Whether you fancy a lush floral panorama, or a vegetable cornucopia for your dinner table, here are some tips on how to get started, and some pitfalls to avoid:

1. Where to plant? Choosing a site for your garden


Planning is the essential first step for any new project. Find the best place for your new garden based both on location and what you plan to grow. For an herb or vegetable garden, consider a site that will experience at least six hours of sunlight daily. Drainage is another issue to consider, as herbs and veggies require well-drained soil. For a smaller budget, plan, or backyard, consider using a container garden, or pots and boxes. (Naturally, floral beds would be placed close to your home for aesthetic reasons)

2. Soil: Imperative to organic growing


Soil is the main ingredient in this recipe, as your soil quality ultimately determines the health and yield of your garden. Ideally, you’d like to have crumbly, organically-rich soil (drains well and holds nutrients); adding peat, compost, manure, or leaf clippings can aid in amending the soil — composting also helps feed plants, conserve water, and cut down on weeds and garbage consumption from food/yard waste.

3.What to plant? Fruits, Vegetables, and Flowers


Before heading off to the nearest nursery, be forewarned that most nursery plants are conventionally grown (using chemical fertilizers and pesticides), so it may be in better judgment to start from seed early in the season (ideal for sweet peas, squash, or cucumbers), or seek out seedlings raised without chemicals for later in the season. A good place to find them may be a local farmers market, as they would have fruits and vegetables that grow well in the climate of your surrounding environment. If this is your first garden, take note some easy-to-grow vegetables like tomatoes, pea shoots, beetroot, lettuce, mint, onions, strawberries, and cucumbers.

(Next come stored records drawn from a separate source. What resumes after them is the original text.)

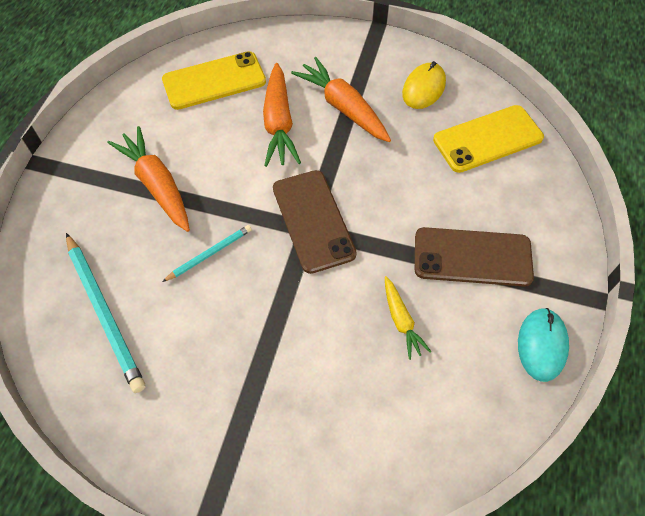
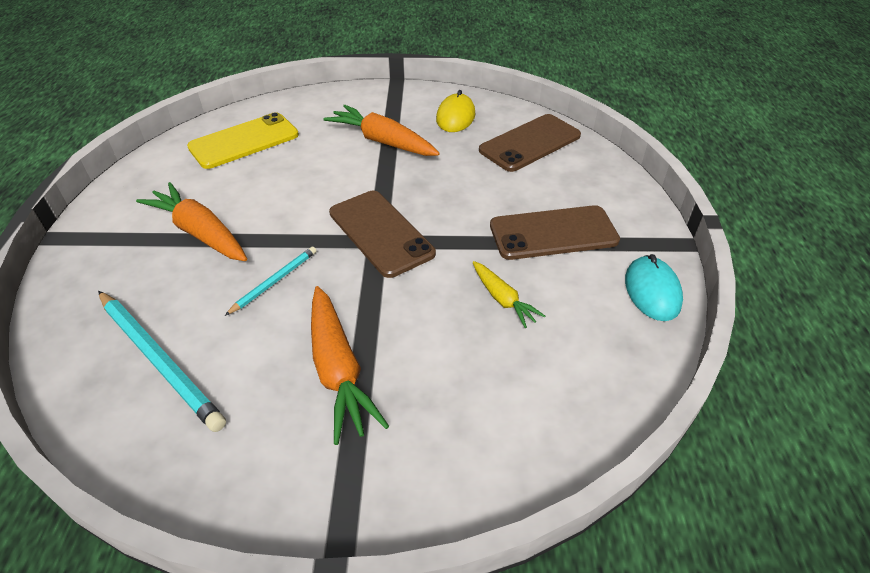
camera: 15 degrees left, 15 degrees down
(279, 123) = (321, 163): orange carrot -> orange carrot (338, 370)
(487, 139) = (530, 143): yellow phone -> brown phone

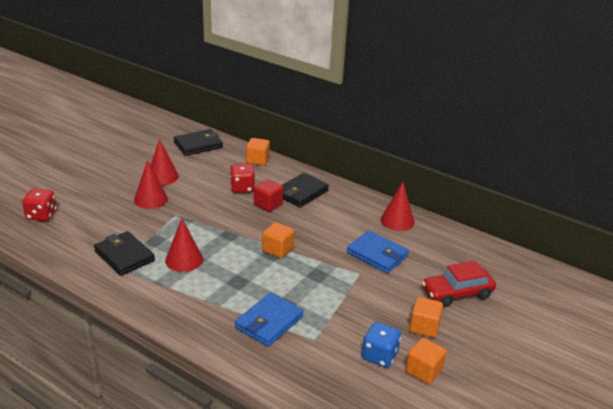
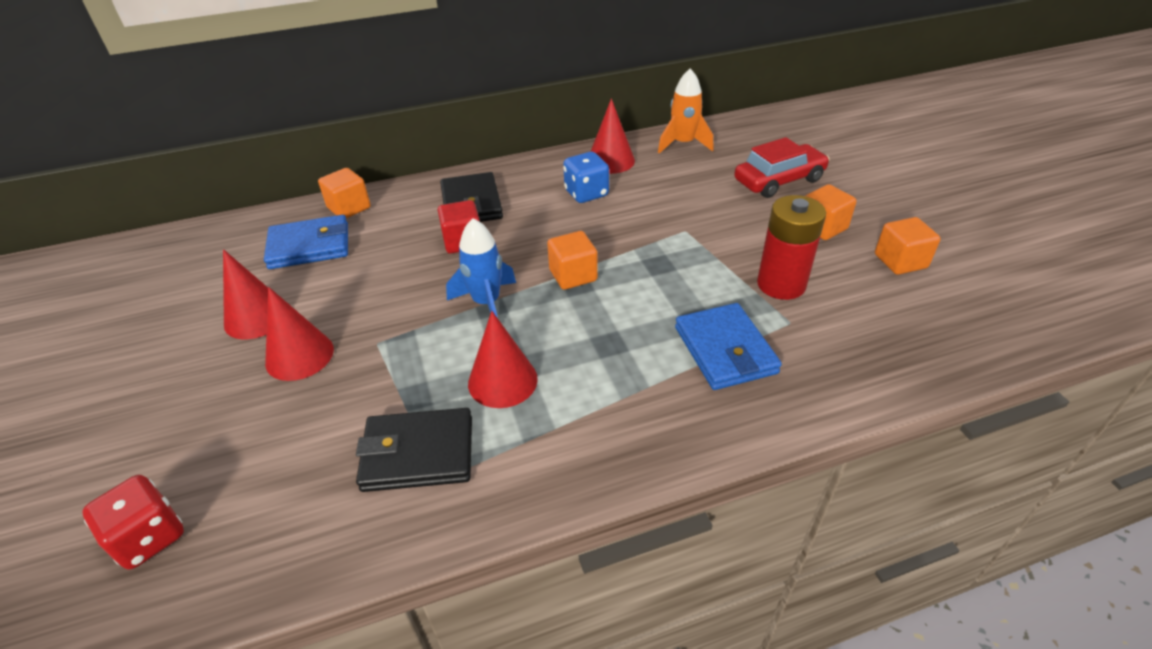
camera: 50 degrees left, 10 degrees up
(198, 145) = (229, 245): black wallet -> none
(230, 232) = (486, 303): none -> blue rocket
(242, 188) = (395, 248): red dice -> none
(346, 326) = (781, 284): none -> red battery
(377, 254) = (661, 202): blue wallet -> blue wallet (309, 246)
(379, 356) = (855, 282): blue dice -> blue dice (586, 193)
(451, 241) = (683, 144): none -> orange rocket
(457, 293) = (779, 180): red car -> red car turned 135 degrees counterclockwise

4.Spacing, Planting, and Labelling

If you’ve chosen seedlings, be sure to water them prior to planting, whether you plan on planting them today or tomorrow; this will help your plant adjust better to its new environment, avoiding transplant shock. How you arrange your plants will ultimately determine the yield. Stagger plants by planting in triangles, as opposed to rows or square patterns. Plant tightly, but avoid crowding; this will cut down on weeding and water waste, and also foster good air circulation, which repels fungal attacks. Watering should be done in the morning, as mornings tend to be cool and calm, reducing water evaporation.

5.Pest Control

Always an issue with any garden, pest control can be proactively addressed, and maintained in an eco-friendly manner. Ladybugs are a gardener’s best friend, as they prey on smaller insects (and larvae) harmful to plant life, such as aphids, mites, and leaf hoppers. Many garden centres have ladybugs available for purchase. Other preventative measures can include nets, row covers, and even organic weapons like Bacillus thuringiensis, a naturally occurring bacterium that upsets the digestion of caterpillars and other leaf-eaters. There are also horticultural oils, insecticidal soaps, and garlic and/or hot pepper sprays that can be utilized to prevent pests from invading your garden.

6.Succession Planting and Harvesting

Make the most of the growing season by growing more than one crop in a single area, via succession planting. Early crops (such as leaf lettuce) can be replaced with fast-maturing crops (like corn), and then again with overwintering crops like garlic or onions. Don’t forget to replenish the soil with compost each time you replant! When it comes time to harvest, do as much as possible; as a general rule, the more you harvest, the more your plants will produce. Be careful while harvesting (use sharp knife or scissors), as sometimes yanking or pulling with your fingers can damage plant tissue.